SOURCE EXTRACT:
Meanwhile, in the case where the position of the cell C is fixed by the suction, it is difficult to appropriately adjust the relationship between the size of the cell and the size of the penetrating aperture. More specifically, as shown in FIG. 14 by way of example, in a case where the penetrating aperture of the trap plate 30 is excessively large relative to the size of the cell C, the cell C itself might be drawn into the penetrating aperture by the suction. Besides, as shown in FIG. 15 by way of example, in a case where the penetrating aperture of the trap plate 30 is excessively small relative to the size of the cell C, the position of the cell C cannot be reliably fixed, and the cell C sometimes undesirably moves when touched by the capillary needle 10.
In this regard, as described in Japanese laid-open Patent Publication No. 2005-318851, a penetrating aperture of small diameter is provided in a trap plate, while a recess of large diameter is provided around the penetrating aperture. That is, in the trap plate of Japanese laid-open patent publication No. 2005-318851, the penetrating aperture is provided at the center of the circular flat recess which is lower in level than the surroundings. According to such a trap plate, a cell is adsorbed on the trap plate by suction from the penetrating aperture, while at the same time, the position of the cell is reliably fixed by the recess.

[Page images and extracted text]
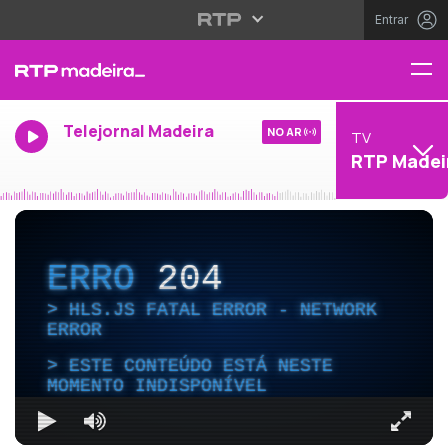
Entrar
Telejornal Madeira
NO AR
TV
RTP Madei
ERRO
204
HLS.JS FATAL ERROR - NETWORK
ERROR
ESTE CONTEÚDO ESTÁ NESTE
MOMENTO INDISPONÍVEL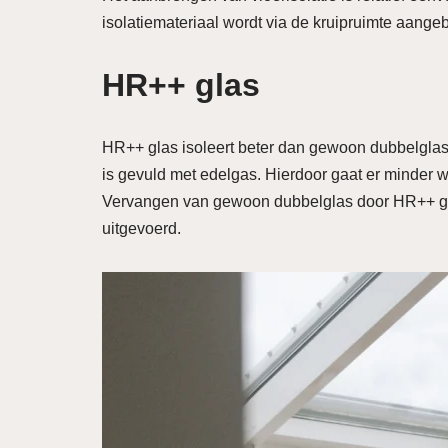
isolatiemateriaal wordt via de kruipruimte aange
HR++ glas
HR++ glas isoleert beter dan gewoon dubbelglas.
is gevuld met edelgas. Hierdoor gaat er minder wa
Vervangen van gewoon dubbelglas door HR++ gla
uitgevoerd.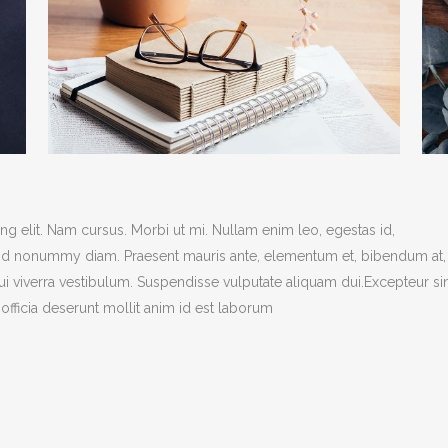
g elit. Nam cursus. Morbi ut mi. Nullam enim leo, egestas id,
end nonummy diam. Praesent mauris ante, elementum et, bibendum at,
dui viverra vestibulum. Suspendisse vulputate aliquam dui.Excepteur si
officia deserunt mollit anim id est laborum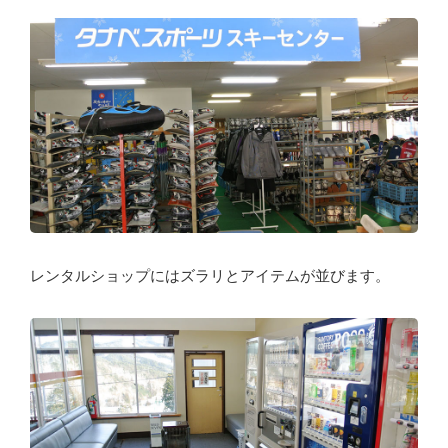
レンタルショップにはズラリとアイテムが並びます。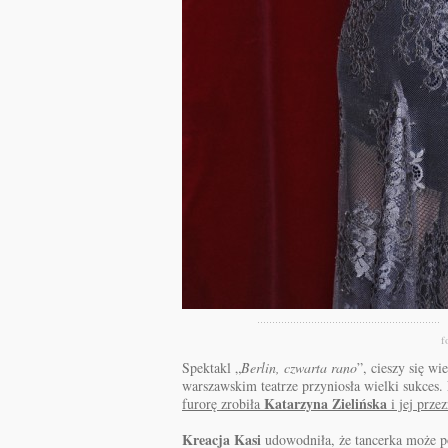
f
Spektakl „
Berlin, czwarta rano
”, cieszy się w
warszawskim teatrze przyniosła wielki sukces.
Katarzyna Zielińska
furorę zrobiła
i jej prze
Kreacja Kasi
udowodniła, że tancerka może p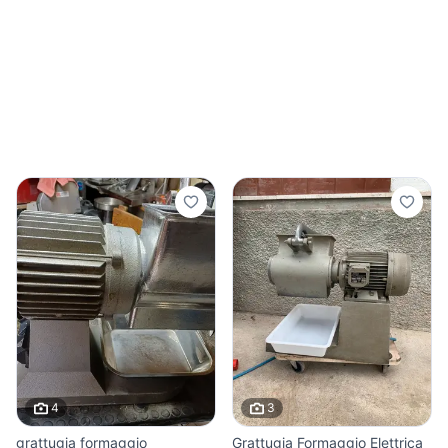
4
3
grattugia formaggio
Grattugia Formaggio Elettrica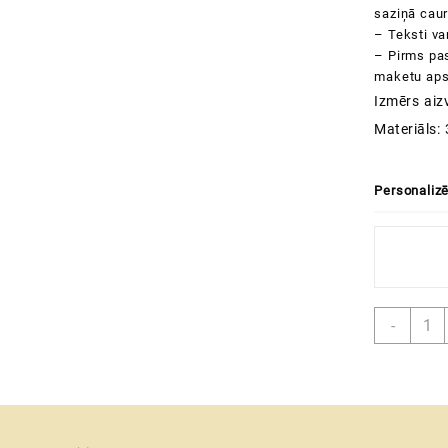
saziņā caur
– Teksti var
– Pirms pa
maketu aps
Izmērs aiz
Materiāls:
Personaliz
Aplok
-
nauda
|
koka
aplok
ar
perso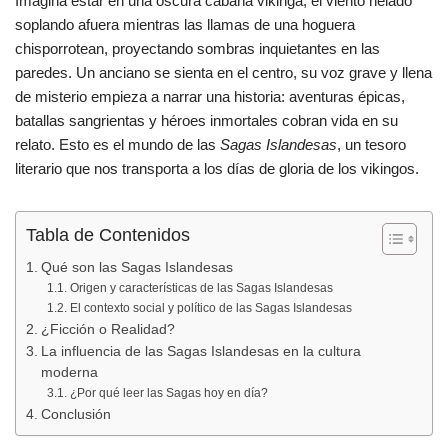
Imagina estar en una oscura cabaña vikinga, el viento helado
c
at
m
soplando afuera mientras las llamas de una hoguera
e
s
p
chisporrotean, proyectando sombras inquietantes en las
b
A
ar
paredes. Un anciano se sienta en el centro, su voz grave y llena
de misterio empieza a narrar una historia: aventuras épicas,
o
p
tir
batallas sangrientas y héroes inmortales cobran vida en su
o
p
relato. Esto es el mundo de las
Sagas Islandesas
, un tesoro
k
literario que nos transporta a los días de gloria de los vikingos.
Tabla de Contenidos
Qué son las Sagas Islandesas
Origen y características de las Sagas Islandesas
El contexto social y político de las Sagas Islandesas
¿Ficción o Realidad?
La influencia de las Sagas Islandesas en la cultura
moderna
¿Por qué leer las Sagas hoy en día?
Conclusión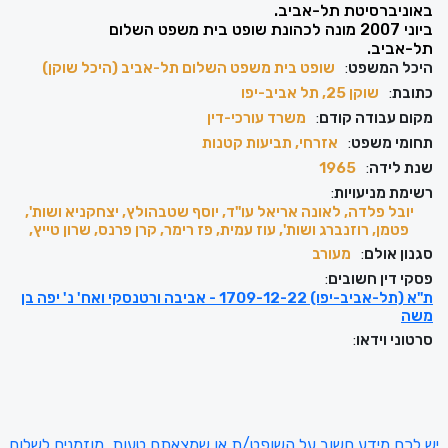
באוניברסיטת תל-אביב.
ביוני 2007 מונה לכהונת שופט בית משפט השלום
תל-אביב.
היכל המשפט
:
שופט בית משפט השלום תל-אביב (היכל שוקן)
כתובת
:
שוקן 25, תל אביב-יפו
מקום עבודה קודם
:
משרד עורכי-דין
תחומי משפט
:
אזרחי, תביעות קטנות
שנת לידה
:
1965
רשימת מניעויות
:
יובל פלדה, לאונה אריאל עו"ד, יוסף שטבהולץ, יצחקניא ושות',
פטמן, רוזנברג ושות', עוז עמית, פז רימר, קרן פרנס, שרון טייץ,
סגנון אולם
:
מעורב
פסקי דין חשובים
:
ת"א (תל-אביב-יפו) 1709-12-22 - אביבה ורטנסקי ואח' נ' יפה בן
משה
סרטוני וידאו
:
יש לכם מידע חשוב על השופט/ת או שמצאתם טעות, מוזמנים לשלוח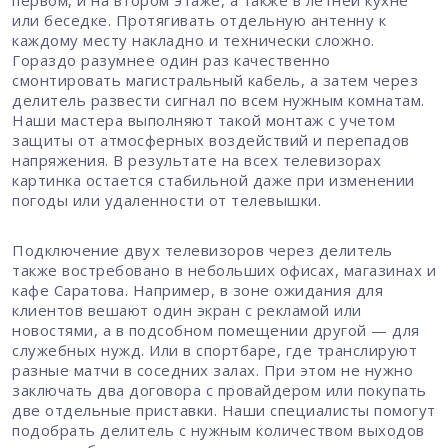
первом, и на втором этаже, а также в летней кухне
или беседке. Протягивать отдельную антенну к
каждому месту накладно и технически сложно.
Гораздо разумнее один раз качественно
смонтировать магистральный кабель, а затем через
делитель развести сигнал по всем нужным комнатам.
Наши мастера выполняют такой монтаж с учетом
защиты от атмосферных воздействий и перепадов
напряжения. В результате на всех телевизорах
картинка остается стабильной даже при изменении
погоды или удаленности от телевышки.
Подключение двух телевизоров через делитель
также востребовано в небольших офисах, магазинах и
кафе Саратова. Например, в зоне ожидания для
клиентов вешают один экран с рекламой или
новостями, а в подсобном помещении другой — для
служебных нужд. Или в спортбаре, где транслируют
разные матчи в соседних залах. При этом не нужно
заключать два договора с провайдером или покупать
две отдельные приставки. Наши специалисты помогут
подобрать делитель с нужным количеством выходов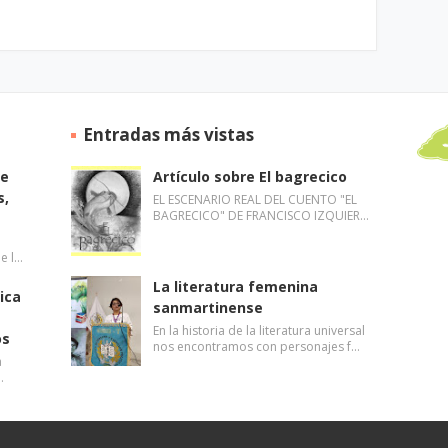
Entradas más vistas
de
Artículo sobre El bagrecico
s,
EL ESCENARIO REAL DEL CUENTO "EL
BAGRECICO" DE FRANCISCO IZQUIER…
de l…
La literatura femenina
ica
sanmartinense
En la historia de la literatura universal
os
nos encontramos con personajes f…
a
…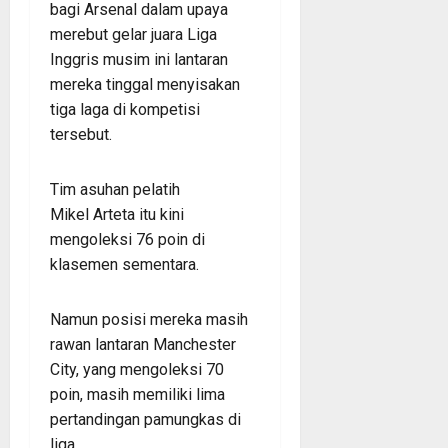
bagi Arsenal dalam upaya
merebut gelar juara Liga
Inggris musim ini lantaran
mereka tinggal menyisakan
tiga laga di kompetisi
tersebut.
Tim asuhan pelatih
Mikel Arteta itu kini
mengoleksi 76 poin di
klasemen sementara.
Namun posisi mereka masih
rawan lantaran Manchester
City, yang mengoleksi 70
poin, masih memiliki lima
pertandingan pamungkas di
liga.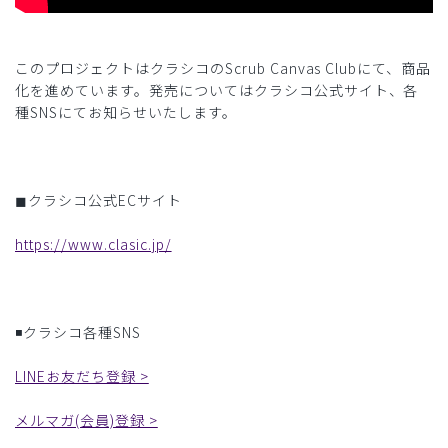
このプロジェクトはクラシコのScrub Canvas Clubにて、商品
化を進めています。発売についてはクラシコ公式サイト、各
種SNSにてお知らせいたします。
◼︎クラシコ公式ECサイト
https://www.clasic.jp/
◾️クラシコ各種SNS
LINEお友だち登録 >
メルマガ(会員)登録 >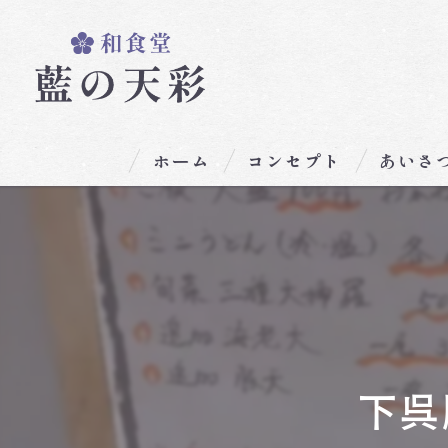
ホーム
コンセプト
あいさ
下呉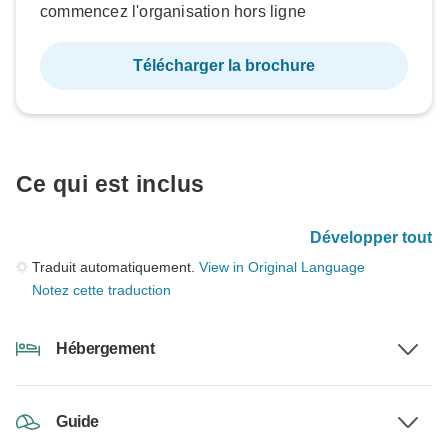
commencez l'organisation hors ligne
Télécharger la brochure
Ce qui est inclus
Développer tout
Traduit automatiquement.
View in Original Language
Notez cette traduction
Hébergement
Guide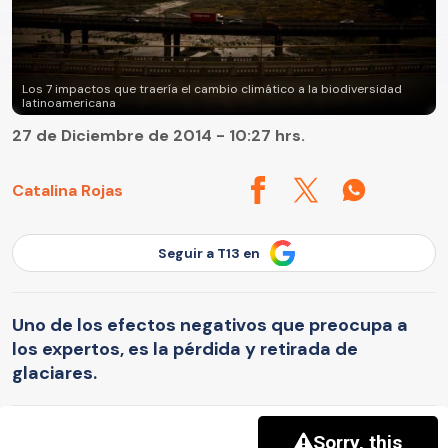
Los 7 impactos que traería el cambio climático a la biodiversidad
latinoamericana
27 de Diciembre de 2014 - 10:27 hrs.
Catalina Rojas
Seguir a T13 en
Uno de los efectos negativos que preocupa a
los expertos, es la pérdida y retirada de
glaciares.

TASKS FOR THIS EXERCISE:
1. Decide whether each statement agrees with the trap plate passage, answering yes or no and quoting the deciding words: (a) an excessively large penetrating aperture can pull the cell itself into the aperture; (b) in the cited publication's trap plate, the recess is smaller in diameter than the penetrating aperture; (c) that recess sits higher in level than its surroundings.
2. Rewrite everything in the trap plate passage from "Meanwhile, in the" down to "capillary needle 10.", replacing "capillary needle" with "micropipette".

RESULTS OF THE TASKS:
1.
(a) Yes: "the cell C itself might be drawn into the penetrating aperture by the suction"
(b) No: "a penetrating aperture of small diameter is provided in a trap plate, while a recess of large diameter is provided around the penetrating aperture"
(c) No: "the circular flat recess which is lower in level than the surroundings"

2.
Meanwhile, in the case where the position of the cell C is fixed by the suction, it is difficult to appropriately adjust the relationship between the size of the cell and the size of the penetrating aperture. More specifically, as shown in FIG. 14 by way of example, in a case where the penetrating aperture of the trap plate 30 is excessively large relative to the size of the cell C, the cell C itself might be drawn into the penetrating aperture by the suction. Besides, as shown in FIG. 15 by way of example, in a case where the penetrating aperture of the trap plate 30 is excessively small relative to the size of the cell C, the position of the cell C cannot be reliably fixed, and the cell C sometimes undesirably moves when touched by the micropipette 10.